After a rough first quarter, Adidas Group has started implementing cuts that will cost about €100 million and another 500 to 600 jobs by the end of the year. The restructuring moves, which were accelerated due to the economic downturn, are meant to yield annual cost savings of more than €100 million.
The group has already laid off about 500 people at Reebok, Rockport and TaylorMade-Adidas Golf this year. The new job cuts will not entail any layoffs and they will chiefly target the Adidas organization, across all regions. At the end of last year Adidas employed nearly 39,000 people and the count had increased by about 24 percent, chiefly due to the opening of new stores.
Herbert Hainer, the group’s chief executive, stressed that there would be “no sacred cows,” and that “everything is on the table.” He said that Adidas was proving quite resilient to the current economic troubles but showed little optimism about the situation, saying that he did not see any upward movement in the economy.
The latest cuts will lead to the removal of the group’s regional structures in Europe and Asia, so that there will no longer be any layer between the global functions and the national units.
The teams around Roland Auschel in Europe and Christophe Bézu in Asia, jointly employing about 100 people, will be dismantled – although most of these employees will be offered other jobs in the organization.

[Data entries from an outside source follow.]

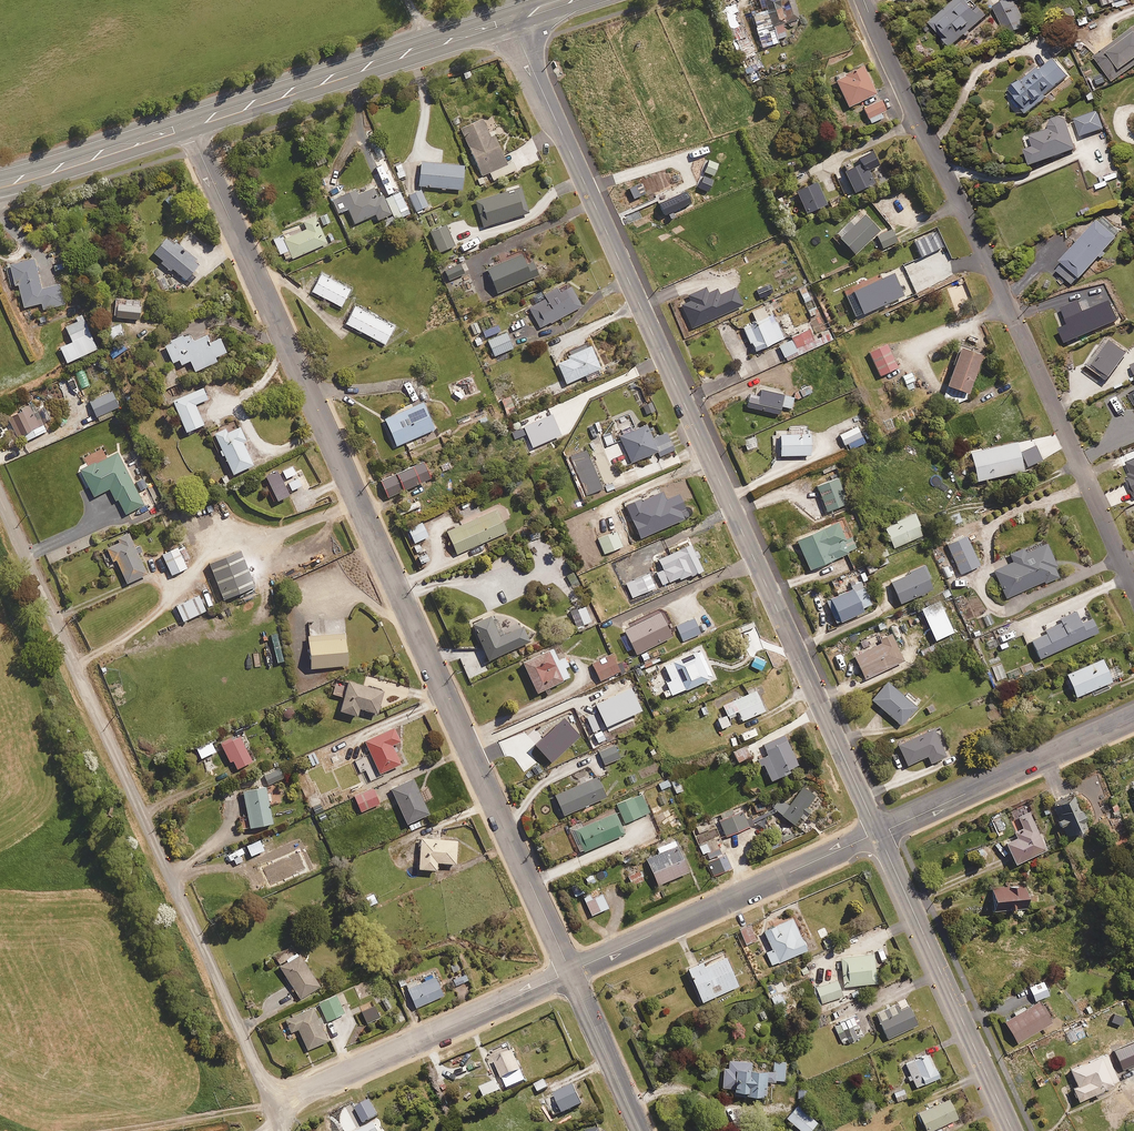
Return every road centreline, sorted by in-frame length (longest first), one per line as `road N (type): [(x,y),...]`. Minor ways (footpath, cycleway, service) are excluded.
road 1 (residential): [(570,973),(190,128)]
road 2 (residential): [(879,833),(513,22)]
road 3 (residential): [(0,502),(273,1105)]
road 4 (residential): [(1133,591),(863,0)]
road 5 (trunk): [(513,22),(190,128)]
road 6 (residential): [(570,973),(879,833)]
road 7 (residential): [(1013,1130),(879,833)]
road 8 (residential): [(273,1105),(570,973)]
road 9 (residential): [(879,833),(1133,718)]
road 10 (trunk): [(190,128),(0,187)]
road 11 (residential): [(641,1130),(570,973)]

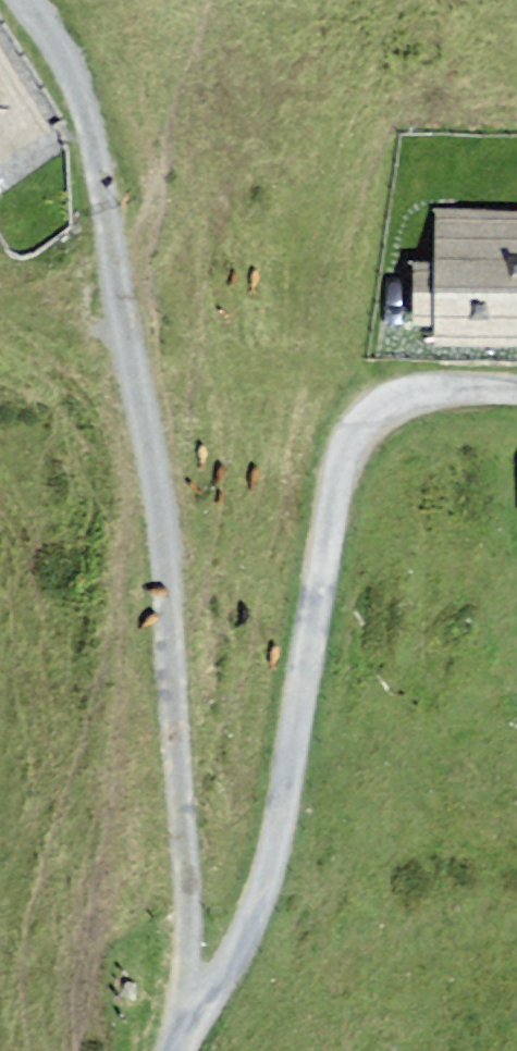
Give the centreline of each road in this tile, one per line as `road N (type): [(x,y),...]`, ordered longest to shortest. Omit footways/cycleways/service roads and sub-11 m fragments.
road 1 (track): [(182,1029),(194,601),(131,382),(100,149),(25,0)]
road 2 (track): [(179,1050),(182,1029),(260,924),(342,453),(381,407),(430,392),(516,394)]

The regional structure was put in place about 15 years ago to deal with the fast international growth of the Adidas group. However, the company’s managers deem it no longer useful because many subsidiaries have turned into large-scale businesses that would work more efficiently in direct contact with the global head office. The split of Europe into a few areas covering several countries will remain in place.
Another change is the launch of a global retail structure, following the recruitment of Michael Stanier as global retail manager earlier this year. With sales of about €1.8 billion last year and more than 1,300 stores, its retail unit is set to become one of the largest 250 retailers in the world and it wants to apply the same vertically integrated structure as the most successful players in the business.

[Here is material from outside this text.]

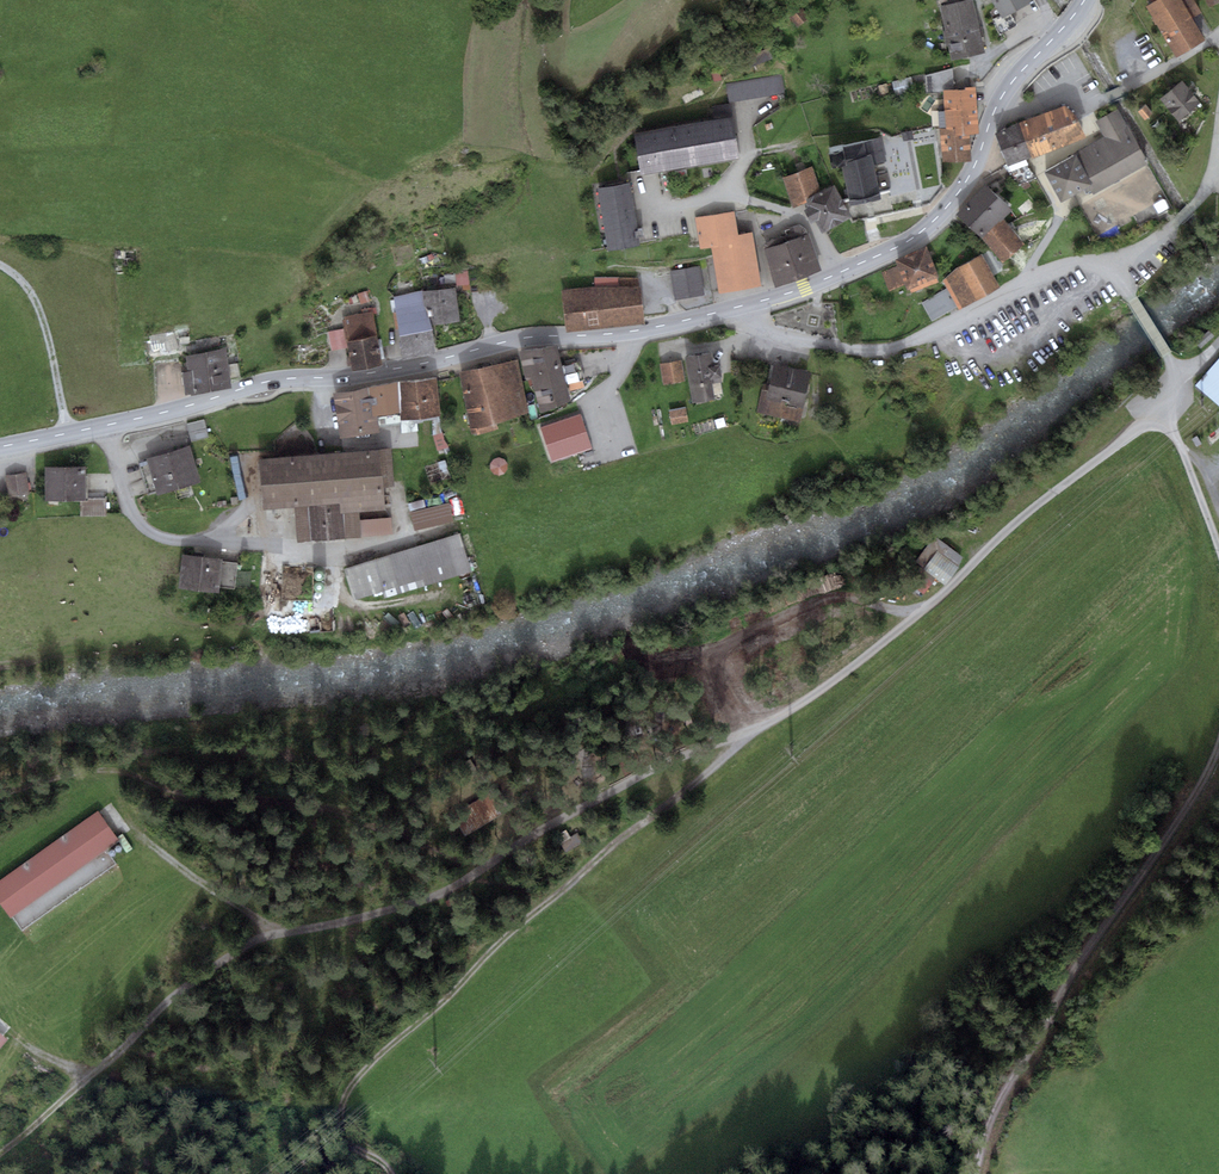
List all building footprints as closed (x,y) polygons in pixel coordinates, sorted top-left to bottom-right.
[(973,0),(968,0),(941,6),(940,6),(952,59),(984,51),(973,0)] [(1000,16),(993,21),(1000,33),(1017,23),(1012,14),(1032,2),(1031,0),(991,0),(1000,16)] [(1148,5),(1177,55),(1205,38),(1193,18),(1182,0),(1156,0),(1148,5)] [(1193,18),(1202,13),(1194,0),(1182,0),(1193,18)] [(952,68),(924,75),(926,91),(944,90),(954,90),(952,68)] [(785,93),(782,76),(726,86),(729,103),(785,93)] [(911,77),(891,82),(894,95),(914,90),(911,77)] [(1200,102),(1182,80),(1159,98),(1177,120),(1200,102)] [(944,90),(947,130),(967,129),(977,129),(975,88),(954,90),(944,90)] [(1146,105),(1138,111),(1145,119),(1152,113),(1146,105)] [(1064,106),(996,133),(1008,165),(1085,138),(1076,115),(1064,106)] [(1126,123),(1118,109),(1097,121),(1107,139),(1047,171),(1063,200),(1084,188),(1086,193),(1091,191),(1094,194),(1150,163),(1127,122),(1126,123)] [(737,157),(731,120),(633,136),(639,173),(737,157)] [(968,157),(967,129),(947,130),(941,130),(942,158),(968,157)] [(913,139),(912,131),(901,133),(903,141),(913,139)] [(844,165),(851,199),(880,193),(874,164),(886,162),(882,141),(843,149),(846,165),(844,165)] [(846,165),(843,149),(828,152),(831,168),(844,165),(846,165)] [(774,162),(761,165),(763,176),(776,174),(774,162)] [(820,191),(813,166),(783,178),(794,208),(806,203),(804,199),(820,191)] [(1032,172),(1016,178),(1023,188),(1038,180),(1032,172)] [(638,230),(629,183),(598,188),(609,249),(640,244),(639,237),(643,236),(641,229),(638,230)] [(834,183),(820,191),(804,199),(806,203),(808,208),(804,210),(812,223),(815,221),(822,234),(854,217),(836,183),(834,183)] [(1012,209),(985,185),(958,214),(982,238),(1003,218),(1012,209)] [(735,210),(694,217),(699,249),(712,247),(719,292),(761,286),(752,233),(739,235),(735,210)] [(1003,218),(982,238),(1003,262),(1025,244),(1003,218)] [(795,232),(785,235),(798,280),(822,271),(809,233),(808,234),(806,228),(799,224),(793,226),(795,232)] [(765,249),(763,249),(775,287),(798,280),(785,235),(764,243),(765,249)] [(897,265),(882,272),(889,291),(906,284),(910,293),(938,281),(936,277),(940,276),(927,246),(895,260),(897,265)] [(997,261),(990,250),(960,265),(943,280),(947,288),(957,307),(959,310),(1000,287),(989,266),(997,261)] [(700,269),(671,273),(675,300),(704,296),(700,269)] [(483,273),(469,274),(470,285),(483,284),(483,273)] [(469,274),(448,274),(448,283),(456,283),(457,285),(470,285),(469,274)] [(594,287),(563,290),(567,331),(645,323),(639,278),(595,277),(594,287)] [(421,290),(432,325),(460,321),(456,287),(441,290),(421,290)] [(957,307),(947,288),(921,302),(932,321),(957,307)] [(432,325),(421,290),(394,297),(400,335),(402,358),(434,352),(433,329),(432,325)] [(367,291),(358,294),(361,304),(370,301),(367,291)] [(378,314),(376,307),(360,309),(361,314),(345,317),(349,341),(347,342),(348,348),(352,370),(382,365),(374,314),(378,314)] [(343,329),(328,331),(331,351),(348,348),(347,342),(345,342),(343,329)] [(174,331),(149,336),(152,349),(160,349),(161,354),(171,352),(170,350),(180,348),(174,331)] [(557,345),(520,352),(525,379),(531,377),(563,374),(582,370),(580,361),(561,365),(557,345)] [(186,355),(188,371),(229,365),(226,347),(186,355)] [(712,352),(684,357),(693,403),(714,400),(710,378),(722,376),(720,364),(715,365),(712,352)] [(1196,384),(1218,405),(1218,358),(1196,384)] [(516,360),(458,372),(469,425),(470,428),(474,437),(498,430),(496,424),(529,415),(516,360)] [(679,362),(660,365),(663,385),(682,382),(679,362)] [(229,365),(188,371),(182,372),(186,395),(191,393),(192,395),(231,387),(229,365)] [(812,373),(774,365),(770,384),(763,382),(756,412),(801,422),(812,373)] [(563,374),(531,377),(540,413),(570,400),(566,383),(584,380),(582,370),(563,374)] [(400,382),(402,420),(417,419),(432,417),(439,416),(441,416),(437,377),(400,382)] [(402,424),(402,420),(400,382),(367,387),(353,392),(333,393),(340,439),(379,433),(378,426),(402,424)] [(687,422),(685,410),(670,413),(672,425),(687,422)] [(580,413),(542,425),(553,459),(591,447),(580,413)] [(439,416),(432,417),(433,435),(438,451),(448,447),(442,433),(439,416)] [(417,419),(402,420),(402,424),(402,433),(419,431),(417,419)] [(203,420),(187,424),(192,440),(208,436),(203,420)] [(201,482),(190,446),(147,458),(148,461),(156,488),(158,495),(201,482)] [(392,447),(258,459),(262,511),(294,508),(297,542),(391,534),(390,518),(359,520),(358,513),(387,510),(385,489),(395,488),(392,447)] [(499,457),(493,459),(490,463),(490,469),(493,473),(498,475),(506,473),(508,469),(507,463),(505,459),(499,457)] [(156,488),(148,461),(139,464),(148,491),(156,488)] [(80,501),(88,501),(88,467),(45,468),(45,502),(80,501)] [(28,495),(25,475),(4,478),(7,498),(28,495)] [(424,499),(408,503),(410,511),(426,507),(424,499)] [(106,501),(88,501),(80,501),(81,516),(106,516),(106,501)] [(449,503),(411,514),(416,531),(453,521),(449,503)] [(459,535),(347,569),(357,602),(386,593),(388,598),(470,573),(459,535)] [(963,557),(935,537),(916,561),(946,586),(958,570),(963,557)] [(223,559),(183,555),(179,590),(219,593),(220,587),(222,562),(223,559)] [(238,563),(222,562),(220,587),(235,589),(238,563)] [(919,566),(907,580),(922,594),(935,580),(919,566)] [(314,576),(315,579),(318,580),(321,580),(323,579),(325,577),(325,574),(324,572),(321,570),(319,570),(316,571),(314,573),(314,576)] [(313,588),(315,590),(317,592),(320,592),(323,591),(324,588),(324,586),(323,583),(321,582),(318,582),(316,582),(314,585),(313,588)] [(592,767),(583,767),(583,778),(592,777),(592,767)] [(500,815),(487,796),(456,817),(469,836),(500,815)] [(96,814),(0,882),(0,901),(11,916),(12,915),(105,849),(116,841),(96,814)] [(577,832),(560,844),(566,853),(583,842),(577,832)]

There is unconfirmed speculation that the group may close Adidas America’s office in Portland, Oregon and group operations with those of Reebok at a new location near Boston. Meanwhile, the former Reebok office and warehouse in Elche, Spain is going to be closed at the end of this year to be merged into Adidas Iberia’s office and distribution center in Zaragoza. The measure will affect the 60 remaining employees of Reebok España, in which Adidas took over full ownership from Francisco Borja and his partners at the end of last year. They are being offered jobs in Zaragoza or big severance fees, but the unions have reportedly criticized the move. The 30 employees at Reebok’s global design center in Barcelona, which is now also the property of Adidas, will not be affected.